====== EXTRACTED ENTRIES ======
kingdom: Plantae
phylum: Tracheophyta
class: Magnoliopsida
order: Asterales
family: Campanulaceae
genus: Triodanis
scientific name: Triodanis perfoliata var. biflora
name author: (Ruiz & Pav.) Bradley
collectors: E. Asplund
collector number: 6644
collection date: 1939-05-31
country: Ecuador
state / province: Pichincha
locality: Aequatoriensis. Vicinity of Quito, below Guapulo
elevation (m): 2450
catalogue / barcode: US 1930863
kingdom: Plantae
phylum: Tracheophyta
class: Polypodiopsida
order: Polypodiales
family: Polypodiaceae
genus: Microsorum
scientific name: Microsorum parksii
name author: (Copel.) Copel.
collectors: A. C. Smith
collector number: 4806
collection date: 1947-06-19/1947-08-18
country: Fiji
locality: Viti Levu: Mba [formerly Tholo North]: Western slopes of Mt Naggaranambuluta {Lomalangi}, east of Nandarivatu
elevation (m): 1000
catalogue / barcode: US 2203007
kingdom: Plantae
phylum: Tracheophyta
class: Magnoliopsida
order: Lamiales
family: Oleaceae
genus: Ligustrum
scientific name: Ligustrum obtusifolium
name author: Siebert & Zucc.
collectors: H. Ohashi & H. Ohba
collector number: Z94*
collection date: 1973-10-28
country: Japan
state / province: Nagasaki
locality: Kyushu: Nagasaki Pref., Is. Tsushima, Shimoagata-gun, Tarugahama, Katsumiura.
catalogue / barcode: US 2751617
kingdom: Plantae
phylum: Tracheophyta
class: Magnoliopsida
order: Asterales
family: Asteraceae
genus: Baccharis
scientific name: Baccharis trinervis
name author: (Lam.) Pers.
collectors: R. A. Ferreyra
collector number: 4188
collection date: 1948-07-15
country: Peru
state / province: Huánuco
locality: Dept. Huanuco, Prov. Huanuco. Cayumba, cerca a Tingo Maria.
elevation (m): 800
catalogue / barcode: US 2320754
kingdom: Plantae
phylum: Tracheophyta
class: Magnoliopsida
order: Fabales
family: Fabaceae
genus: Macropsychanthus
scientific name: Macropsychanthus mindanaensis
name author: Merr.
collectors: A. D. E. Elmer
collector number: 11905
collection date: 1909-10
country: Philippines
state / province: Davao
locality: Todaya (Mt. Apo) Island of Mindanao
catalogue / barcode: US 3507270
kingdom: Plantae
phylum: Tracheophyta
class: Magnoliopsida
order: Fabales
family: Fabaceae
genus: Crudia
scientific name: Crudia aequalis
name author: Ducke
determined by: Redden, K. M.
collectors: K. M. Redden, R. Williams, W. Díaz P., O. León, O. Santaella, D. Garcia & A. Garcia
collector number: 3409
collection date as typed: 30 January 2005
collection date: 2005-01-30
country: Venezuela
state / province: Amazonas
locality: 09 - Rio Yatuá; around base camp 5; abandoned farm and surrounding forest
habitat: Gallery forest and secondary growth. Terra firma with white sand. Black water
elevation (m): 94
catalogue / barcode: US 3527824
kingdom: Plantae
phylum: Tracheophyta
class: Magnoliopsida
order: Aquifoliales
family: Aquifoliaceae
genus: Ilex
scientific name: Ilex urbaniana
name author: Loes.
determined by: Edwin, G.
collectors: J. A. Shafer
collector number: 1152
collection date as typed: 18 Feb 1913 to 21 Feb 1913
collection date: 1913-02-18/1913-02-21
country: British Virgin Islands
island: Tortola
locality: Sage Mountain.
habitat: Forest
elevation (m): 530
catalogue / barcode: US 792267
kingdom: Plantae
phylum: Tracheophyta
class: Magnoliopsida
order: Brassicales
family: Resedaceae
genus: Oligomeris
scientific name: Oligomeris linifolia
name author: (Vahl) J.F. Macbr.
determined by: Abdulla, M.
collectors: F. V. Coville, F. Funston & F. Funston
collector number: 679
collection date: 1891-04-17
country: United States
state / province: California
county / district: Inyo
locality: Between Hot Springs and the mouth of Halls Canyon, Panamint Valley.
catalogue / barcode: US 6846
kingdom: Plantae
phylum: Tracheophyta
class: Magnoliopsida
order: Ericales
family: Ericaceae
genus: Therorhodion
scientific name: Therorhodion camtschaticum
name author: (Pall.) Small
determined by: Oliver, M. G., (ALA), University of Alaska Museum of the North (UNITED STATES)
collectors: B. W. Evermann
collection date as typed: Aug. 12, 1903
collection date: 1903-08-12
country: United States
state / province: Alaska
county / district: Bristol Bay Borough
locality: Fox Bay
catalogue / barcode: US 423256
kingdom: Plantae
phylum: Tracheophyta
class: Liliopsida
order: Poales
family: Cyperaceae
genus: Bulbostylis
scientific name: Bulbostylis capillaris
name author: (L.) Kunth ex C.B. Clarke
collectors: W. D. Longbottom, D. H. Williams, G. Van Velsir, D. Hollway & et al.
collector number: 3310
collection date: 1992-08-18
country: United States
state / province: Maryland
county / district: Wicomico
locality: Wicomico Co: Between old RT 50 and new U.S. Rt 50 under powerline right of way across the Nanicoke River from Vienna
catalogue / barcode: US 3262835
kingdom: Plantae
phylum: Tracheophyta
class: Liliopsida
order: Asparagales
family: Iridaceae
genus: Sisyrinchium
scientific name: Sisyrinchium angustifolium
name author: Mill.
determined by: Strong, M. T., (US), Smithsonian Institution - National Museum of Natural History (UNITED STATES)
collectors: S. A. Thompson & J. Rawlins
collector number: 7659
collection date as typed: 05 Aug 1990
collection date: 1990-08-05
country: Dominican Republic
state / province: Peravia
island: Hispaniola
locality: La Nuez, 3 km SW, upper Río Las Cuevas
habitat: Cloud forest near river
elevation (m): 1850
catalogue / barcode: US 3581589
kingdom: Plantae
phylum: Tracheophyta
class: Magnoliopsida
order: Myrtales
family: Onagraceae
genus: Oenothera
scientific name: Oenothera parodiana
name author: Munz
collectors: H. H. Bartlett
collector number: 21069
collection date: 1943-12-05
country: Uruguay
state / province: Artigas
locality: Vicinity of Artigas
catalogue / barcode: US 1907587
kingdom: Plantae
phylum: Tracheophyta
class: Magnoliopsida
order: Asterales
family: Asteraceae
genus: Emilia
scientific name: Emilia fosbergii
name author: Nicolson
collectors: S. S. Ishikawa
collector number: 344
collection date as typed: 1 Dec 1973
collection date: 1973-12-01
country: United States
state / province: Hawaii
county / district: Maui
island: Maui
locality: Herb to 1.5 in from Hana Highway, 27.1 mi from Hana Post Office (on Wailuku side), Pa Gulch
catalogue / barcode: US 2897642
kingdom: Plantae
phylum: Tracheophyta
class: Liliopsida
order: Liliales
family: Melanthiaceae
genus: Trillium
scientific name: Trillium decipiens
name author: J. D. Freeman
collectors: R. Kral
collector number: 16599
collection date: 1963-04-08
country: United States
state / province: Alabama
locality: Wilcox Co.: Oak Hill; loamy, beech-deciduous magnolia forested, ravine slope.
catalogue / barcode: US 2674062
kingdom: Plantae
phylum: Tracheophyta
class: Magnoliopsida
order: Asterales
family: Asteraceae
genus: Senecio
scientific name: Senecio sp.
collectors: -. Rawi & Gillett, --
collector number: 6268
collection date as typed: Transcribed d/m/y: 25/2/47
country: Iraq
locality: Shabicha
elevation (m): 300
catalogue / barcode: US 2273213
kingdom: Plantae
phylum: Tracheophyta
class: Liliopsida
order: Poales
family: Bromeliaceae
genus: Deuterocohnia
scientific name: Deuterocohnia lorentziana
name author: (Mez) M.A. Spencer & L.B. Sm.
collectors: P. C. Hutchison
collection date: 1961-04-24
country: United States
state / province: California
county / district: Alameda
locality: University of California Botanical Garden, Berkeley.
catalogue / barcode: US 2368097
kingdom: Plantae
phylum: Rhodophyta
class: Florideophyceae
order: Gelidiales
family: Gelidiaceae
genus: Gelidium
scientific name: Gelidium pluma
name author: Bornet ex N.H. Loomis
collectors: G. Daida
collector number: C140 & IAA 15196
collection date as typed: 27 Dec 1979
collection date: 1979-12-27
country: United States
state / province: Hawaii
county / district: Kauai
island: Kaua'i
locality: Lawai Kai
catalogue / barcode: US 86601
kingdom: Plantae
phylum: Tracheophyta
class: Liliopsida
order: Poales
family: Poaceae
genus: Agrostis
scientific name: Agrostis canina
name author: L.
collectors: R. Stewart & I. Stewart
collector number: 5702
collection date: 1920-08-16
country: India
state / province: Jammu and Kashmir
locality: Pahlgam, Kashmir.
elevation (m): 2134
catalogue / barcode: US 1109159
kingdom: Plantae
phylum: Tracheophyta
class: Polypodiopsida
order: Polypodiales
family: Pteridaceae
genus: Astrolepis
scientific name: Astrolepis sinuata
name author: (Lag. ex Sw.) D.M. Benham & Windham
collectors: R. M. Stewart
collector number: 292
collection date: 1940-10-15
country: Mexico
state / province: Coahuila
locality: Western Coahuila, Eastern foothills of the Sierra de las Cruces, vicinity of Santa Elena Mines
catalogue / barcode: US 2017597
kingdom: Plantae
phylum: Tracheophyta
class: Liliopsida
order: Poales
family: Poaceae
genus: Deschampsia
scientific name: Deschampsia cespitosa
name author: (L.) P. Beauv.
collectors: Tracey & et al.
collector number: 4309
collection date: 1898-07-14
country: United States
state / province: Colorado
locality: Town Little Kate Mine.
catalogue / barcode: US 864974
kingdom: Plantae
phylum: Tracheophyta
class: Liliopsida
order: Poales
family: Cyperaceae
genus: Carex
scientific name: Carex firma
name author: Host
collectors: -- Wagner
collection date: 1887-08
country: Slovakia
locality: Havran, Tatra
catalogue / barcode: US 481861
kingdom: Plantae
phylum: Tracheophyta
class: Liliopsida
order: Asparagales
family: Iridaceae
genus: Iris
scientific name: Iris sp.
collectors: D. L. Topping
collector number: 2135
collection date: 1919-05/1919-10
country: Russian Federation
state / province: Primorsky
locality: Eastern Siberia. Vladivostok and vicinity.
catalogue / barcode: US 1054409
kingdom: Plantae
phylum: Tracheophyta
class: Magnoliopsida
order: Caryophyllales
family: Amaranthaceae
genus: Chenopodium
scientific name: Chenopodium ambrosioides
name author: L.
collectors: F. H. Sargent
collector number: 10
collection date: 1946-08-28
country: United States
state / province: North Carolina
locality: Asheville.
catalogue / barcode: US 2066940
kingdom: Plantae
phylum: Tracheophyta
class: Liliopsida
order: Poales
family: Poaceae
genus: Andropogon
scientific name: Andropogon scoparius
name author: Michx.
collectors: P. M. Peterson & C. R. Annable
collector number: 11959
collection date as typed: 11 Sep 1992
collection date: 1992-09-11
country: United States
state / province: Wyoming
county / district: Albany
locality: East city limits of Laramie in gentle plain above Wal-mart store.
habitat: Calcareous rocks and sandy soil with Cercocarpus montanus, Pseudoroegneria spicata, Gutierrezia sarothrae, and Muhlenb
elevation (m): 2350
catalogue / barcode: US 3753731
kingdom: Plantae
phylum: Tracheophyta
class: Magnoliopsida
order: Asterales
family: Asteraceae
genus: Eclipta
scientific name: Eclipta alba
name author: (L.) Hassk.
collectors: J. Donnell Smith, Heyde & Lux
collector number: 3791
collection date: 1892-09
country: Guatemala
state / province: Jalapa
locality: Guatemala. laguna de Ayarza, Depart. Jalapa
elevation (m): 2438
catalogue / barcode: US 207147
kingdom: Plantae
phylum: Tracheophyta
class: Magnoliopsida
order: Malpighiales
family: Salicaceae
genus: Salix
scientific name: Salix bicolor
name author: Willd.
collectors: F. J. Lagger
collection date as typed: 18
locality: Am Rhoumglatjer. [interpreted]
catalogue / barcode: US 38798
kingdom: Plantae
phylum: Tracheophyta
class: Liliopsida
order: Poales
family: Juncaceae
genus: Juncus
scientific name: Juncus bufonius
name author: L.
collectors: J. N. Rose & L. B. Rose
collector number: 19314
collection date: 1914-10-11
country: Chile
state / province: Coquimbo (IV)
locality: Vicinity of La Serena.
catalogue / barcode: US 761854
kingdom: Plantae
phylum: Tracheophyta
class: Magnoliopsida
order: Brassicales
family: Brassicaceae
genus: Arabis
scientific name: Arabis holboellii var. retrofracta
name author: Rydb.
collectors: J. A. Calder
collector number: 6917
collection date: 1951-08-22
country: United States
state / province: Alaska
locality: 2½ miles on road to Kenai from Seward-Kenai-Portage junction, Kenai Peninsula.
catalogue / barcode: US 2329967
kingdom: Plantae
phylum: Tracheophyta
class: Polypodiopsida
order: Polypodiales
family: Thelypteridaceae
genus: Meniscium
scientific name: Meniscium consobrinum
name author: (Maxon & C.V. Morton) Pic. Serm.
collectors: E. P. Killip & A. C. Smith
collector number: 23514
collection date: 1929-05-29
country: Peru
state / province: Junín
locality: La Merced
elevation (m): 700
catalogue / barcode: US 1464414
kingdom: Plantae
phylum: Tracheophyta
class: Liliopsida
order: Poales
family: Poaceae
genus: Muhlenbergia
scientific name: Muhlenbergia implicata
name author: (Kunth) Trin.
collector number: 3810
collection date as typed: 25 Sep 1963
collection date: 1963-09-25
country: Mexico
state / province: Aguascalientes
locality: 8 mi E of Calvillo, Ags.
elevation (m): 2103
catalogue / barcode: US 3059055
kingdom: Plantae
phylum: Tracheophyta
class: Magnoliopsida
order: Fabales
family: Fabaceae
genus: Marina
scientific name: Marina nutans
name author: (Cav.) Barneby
======
• [GIVEN EXERCISE] Copy the material above, starting with the line that contains "country: Ecuador" and going on through the line that contains "catalogue / barcode: US 2320754", with both of those lines included and every line reproduced unchanged.

• [ANSWER IN FULL]
country: Ecuador
state / province: Pichincha
locality: Aequatoriensis. Vicinity of Quito, below Guapulo
elevation (m): 2450
catalogue / barcode: US 1930863
kingdom: Plantae
phylum: Tracheophyta
class: Polypodiopsida
order: Polypodiales
family: Polypodiaceae
genus: Microsorum
scientific name: Microsorum parksii
name author: (Copel.) Copel.
collectors: A. C. Smith
collector number: 4806
collection date: 1947-06-19/1947-08-18
country: Fiji
locality: Viti Levu: Mba [formerly Tholo North]: Western slopes of Mt Naggaranambuluta {Lomalangi}, east of Nandarivatu
elevation (m): 1000
catalogue / barcode: US 2203007
kingdom: Plantae
phylum: Tracheophyta
class: Magnoliopsida
order: Lamiales
family: Oleaceae
genus: Ligustrum
scientific name: Ligustrum obtusifolium
name author: Siebert & Zucc.
collectors: H. Ohashi & H. Ohba
collector number: Z94*
collection date: 1973-10-28
country: Japan
state / province: Nagasaki
locality: Kyushu: Nagasaki Pref., Is. Tsushima, Shimoagata-gun, Tarugahama, Katsumiura.
catalogue / barcode: US 2751617
kingdom: Plantae
phylum: Tracheophyta
class: Magnoliopsida
order: Asterales
family: Asteraceae
genus: Baccharis
scientific name: Baccharis trinervis
name author: (Lam.) Pers.
collectors: R. A. Ferreyra
collector number: 4188
collection date: 1948-07-15
country: Peru
state / province: Huánuco
locality: Dept. Huanuco, Prov. Huanuco. Cayumba, cerca a Tingo Maria.
elevation (m): 800
catalogue / barcode: US 2320754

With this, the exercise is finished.